Sure. Yes, Søren, I'll just add that you've absolutely identified the process here. It's a funnel, and I guess one of the reasons for it being a little bit slower initially is that the patients need to have been, you know, on the wait list in this status for over three years. But at the very initial phases, Eurotransplant is starting with the patients that have been on the wait list the very longest. And in some cases, those are patients that have on the wait list, you know, well over the three-year timeframe. So, they're working through contacting the centers, understanding more specifics about those patients.
And in some cases, because these are the patients that have been on the wait list the longest, they're finding not all of them are sort of suitable or eligible, but it's just taking a little bit more time to really assess those individual patients. So we think that they'll continue to work through the list. We do anticipate seeing some treatment in the near term here, and then things will probably accelerate as they get down on the wait list of the patients that, you know, meet the criteria but haven't been on the wait list the longest.
Just to be clear-
Thank you.
So none of the patients have been transplanted yet, right? So they've been put on the list. The selected patients now, prioritized patients, have been put on the list, and they're just waiting for an organ to be allocated, but none of them have actually been transplanted yet. Now, the system is really up and running for real, right? We expect this to obviously be a key generator of transplanted patients going forward, as you said.
Great, thank you very much. And the second question on the AMR program. One of the milestones for Hansa is the top-line data from the AMR study. Do you have a clear strategy for this program once the data is released, assuming positive long-term data? How should we see the program moving forward?
Well, I think, first of all, it was very reassuring and encouraging to see the excellent data on the primary endpoint, right? Which is the degree to which donor-specific antibodies are reduced and also how fast that goes, right? Because that provides lots of confidence that actually in the days you have a therapy that works better than plasma exchange. It's much more predictable. So I think this per se will be really important inputs to the clinicians as they you know make their choices when they have a patient that is in danger of losing his or her kidney. Then in terms of going forward, obviously, we'll look at the data when we get the data.

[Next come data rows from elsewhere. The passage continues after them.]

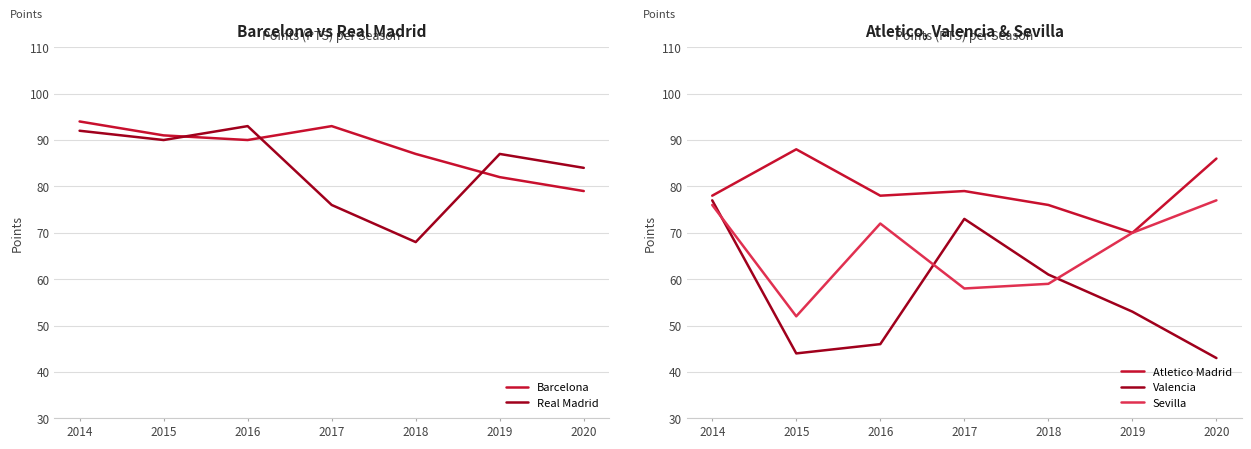

Which has a higher value, 2014 or 2016?

2014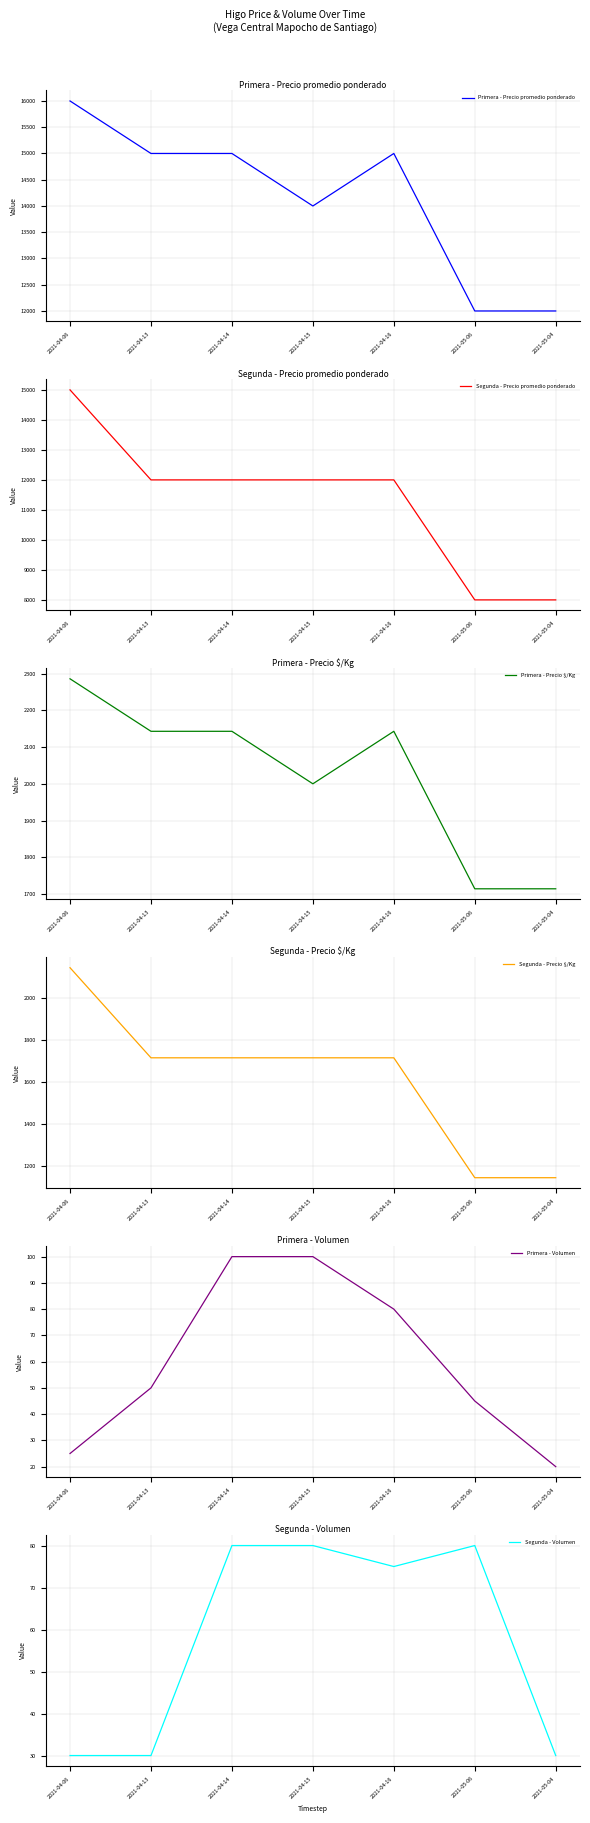

How many lines are shown in the chart?

6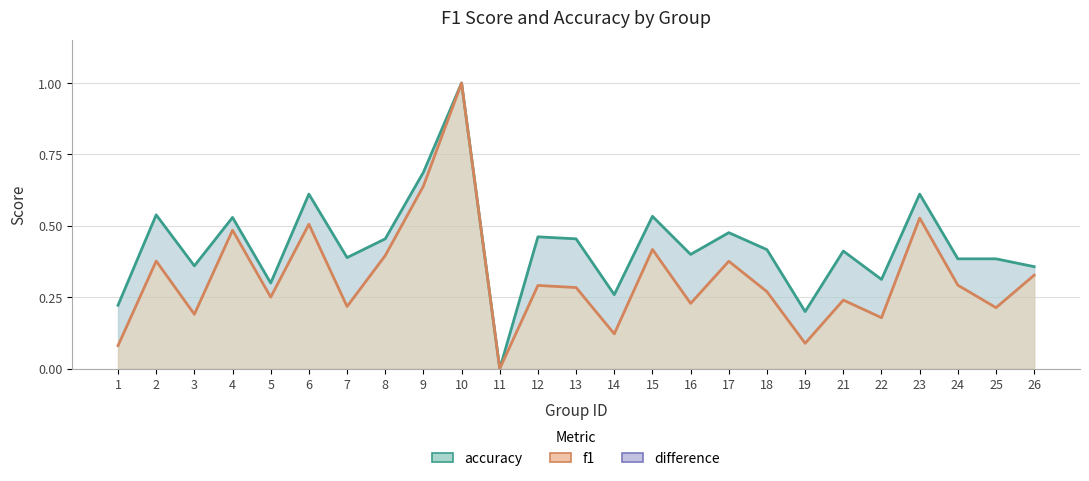

True or false: f1 and accuracy intersect in this chart.

False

As we've discussed on previous calls, it's very, very tricky to get very clear data in AMR studies. This is what we've seen in most trials in the past because of the, let's say, the variability between not just the patients, but also the centers, right, in, you know, standard of care and so on. And typically, you need studies with large numbers of patients enrolled and taking place for a long period before you can really generate hard endpoint data that are satisfactory. So I think that's the overall expectation.
We'll get additional data from the final readout here, and once we have that, obviously, we're engaged in dialogue with the regulatory authorities and the broader clinical community to determine the path forward. But certainly, we're very encouraged by what we've already seen in the, you know, data versus the primary endpoint.
All right. Thank you very much.
Thank you, Gonzalo. As a reminder, please press five star to ask a question. There'll be a brief pause while new questions are being registered. As there are no more questions, I'll hand it over to the speakers for any closing remarks.
Well, thank you so much, operator, and thank you, everyone, for calling in to today's call. We look very much forward to keeping you updated on progress as we move forward. Many things are happening in this time, and as I said, we look forward to keeping you updated. So thanks so much.